Thursday, May 26, 2016

Thoughts on Wikipedia, Wikidata, and the Biodiversity Heritage Library

Given that Wikipedia, Wikidata, and the Biodiversity Heritage Library (BHL) all share the goal of making information free, open, and accessible, there seems to be a lot of potential for useful collaboration. Below I sketch out some ideas.

BHL as a source of references for Wikipedia

Wikipedia likes to have sources cited to support claims in its articles. BHL has a lot of articles that could be cited by Wikipedia articles. By adding these links, Wikipedia users get access to further details on the topic of interest. BHL also benefits from greater visibility resulting from visits from Wikipedia readers.

In the short term BHL could search Wikipedia for articles that could benefit from links to BHL (see below). In the long term as more and more BHL articles get DOIs this will become redundant as Wikipedia authors will discover articles via CrossRef.

There are various ways to search Wikipedia to get a sense of what links could be added. For example, you can search the Wikipedia API for pages that link to a particular web domain (see https://www.mediawiki.org/wiki/API:Lists/All#Exturlusage). Here's a search for articles linking to biostor.org https://en.wikipedia.org/w/api.php?action=query&list=exturlusage&euquery=biostor.org&eulimit=20.

A quick inspection suggests that many of these links could be improved (for example, some have outdated links to PDFs and not to the article), so we can locate Wikipedia articles that could be edited. It is likely that Wikipedia articles that have one link to BHL or BioStor may have other citations that could be linked.

Wikipedia as a source of content

One of the big challenges facing BHL is extracting articles from its content. My own BioStor is one approach to tackling this problem. BioStor takes citation details for articles and attempts to locate them in BHL - the limiting factor is access to good-quality citation data. Wikipedia is potentially an untapped source of citation data. Each page that uses the "Cite" template could be mined for citations, which in turn could be used to locate articles. Wikipedia pages using the Cite template can be found via the API, e.g. https://en.wikipedia.org/w/api.php?action=query&list=embeddedin&eititle=Template:Cite&eilimit=20&format=json. Alternatively, we could mine particular types of pages (e.g., those on taxa or taxonomists), or mine Wikispecies (which doesn't use the same citation formatting as Wikipedia).

Wikidata as a data store

If Wikidata aims to be a repository of all structured data relevant to Wikipedia, then this includes bibliographic citations (see WikiCite 2016 ), hence many articles in BHL will end up in Wikidata.

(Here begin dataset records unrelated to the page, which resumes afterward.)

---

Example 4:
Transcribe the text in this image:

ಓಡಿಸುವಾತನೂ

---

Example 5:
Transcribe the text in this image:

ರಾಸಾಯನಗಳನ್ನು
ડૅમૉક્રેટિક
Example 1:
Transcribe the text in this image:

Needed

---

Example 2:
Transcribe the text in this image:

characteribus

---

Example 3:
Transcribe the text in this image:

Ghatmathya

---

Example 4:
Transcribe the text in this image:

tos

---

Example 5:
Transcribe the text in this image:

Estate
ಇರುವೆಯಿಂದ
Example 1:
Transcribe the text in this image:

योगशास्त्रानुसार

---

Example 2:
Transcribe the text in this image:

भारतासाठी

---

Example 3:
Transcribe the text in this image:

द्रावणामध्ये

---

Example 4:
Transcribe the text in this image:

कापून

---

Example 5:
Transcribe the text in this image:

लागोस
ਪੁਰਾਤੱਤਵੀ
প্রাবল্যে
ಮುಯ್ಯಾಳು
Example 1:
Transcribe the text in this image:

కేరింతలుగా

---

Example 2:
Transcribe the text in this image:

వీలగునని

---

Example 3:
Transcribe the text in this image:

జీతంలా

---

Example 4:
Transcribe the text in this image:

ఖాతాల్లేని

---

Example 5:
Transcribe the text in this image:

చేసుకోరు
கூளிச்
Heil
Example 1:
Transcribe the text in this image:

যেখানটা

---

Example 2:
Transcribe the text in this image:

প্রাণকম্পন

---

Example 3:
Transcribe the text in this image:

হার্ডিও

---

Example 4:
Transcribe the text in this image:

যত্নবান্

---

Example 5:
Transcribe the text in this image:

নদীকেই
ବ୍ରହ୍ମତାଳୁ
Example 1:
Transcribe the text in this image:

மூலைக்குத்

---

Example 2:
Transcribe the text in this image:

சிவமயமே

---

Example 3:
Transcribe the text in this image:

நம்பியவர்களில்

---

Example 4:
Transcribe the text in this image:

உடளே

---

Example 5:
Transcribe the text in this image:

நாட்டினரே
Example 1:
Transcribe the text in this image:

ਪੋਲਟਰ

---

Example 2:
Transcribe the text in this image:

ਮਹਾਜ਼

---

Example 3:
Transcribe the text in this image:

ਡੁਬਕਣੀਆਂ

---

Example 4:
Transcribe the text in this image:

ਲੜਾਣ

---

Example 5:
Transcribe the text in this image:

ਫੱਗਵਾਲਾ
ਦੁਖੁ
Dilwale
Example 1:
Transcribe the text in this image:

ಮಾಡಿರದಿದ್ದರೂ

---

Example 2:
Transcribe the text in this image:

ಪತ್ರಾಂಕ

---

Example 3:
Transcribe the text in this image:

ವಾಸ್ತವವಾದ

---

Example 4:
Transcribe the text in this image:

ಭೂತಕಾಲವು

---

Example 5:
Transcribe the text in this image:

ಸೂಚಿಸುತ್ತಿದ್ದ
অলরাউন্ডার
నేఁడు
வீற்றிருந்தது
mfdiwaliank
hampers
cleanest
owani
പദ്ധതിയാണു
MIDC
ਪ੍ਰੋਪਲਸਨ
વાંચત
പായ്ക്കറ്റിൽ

This has some interesting implications, because Wikidata can model data with more fidelity than many other sources of bibliographic information. For example, it supports multiple languages as well as multiple representations of the sample language - the journal Acta Herpetologica Sinica https://www.wikidata.org/wiki/Q24159308 in Wikidata has not only the Chinese title (兩棲爬行動物學報) but the pinyin transliteration "Liangqi baxing dongwu yanjiu". Rather than attempt to replicate a community-editable database, Wikidata could be the place to manage article and journal-related metadata.

Disambiguating people

As we move from "strings to things" we need to associate names for things with identifiers for those things. I've touched on this already in Possible project: mapping authors to Wikipedia entries using lists of published works. Ideally each author in BHL would be associated with a globally unique identifier, such as ORCID or ISNI. Contributors to Wikipedia and Wikidata have been collecting these for individuals with Wikipedia articles. If those Wikipedia pages have links to BHL content then we can semi-automate the process of linking people to identifiers.

Caveats

There are a couple of potential "gotchas" concerning Wikipedia and BHL. The licenses used for content are different, BHL is typically CC-BY-NC whereas Wikipedia is CC-BY. The "non commercial" restriction used by BHL is a deal-breaker for sharing content such as page images with Wikicommons.

Wikipedia and Wikidata are communities, and I've often found this makes it challenging to find out how to get things done. Who do you contact to make a decsioon about some new feature you'd like to add? It's not at all obvious (unless you're a part of that community). Existing communities with accepted practices can be resistant to change, or may not be convinced that what you'd like to do is a benefit. For example, I think it would be great to have a Wikipedia page for each journal. Not everyone agrees with this, and one can expend a lot of energy debating the pros and cons. The last time I got seriously engaged with Wikipedia I ended up getting so frustrated I went off in a huff and built my own wiki. This is where a "Wikipedian in residence" might be helpful.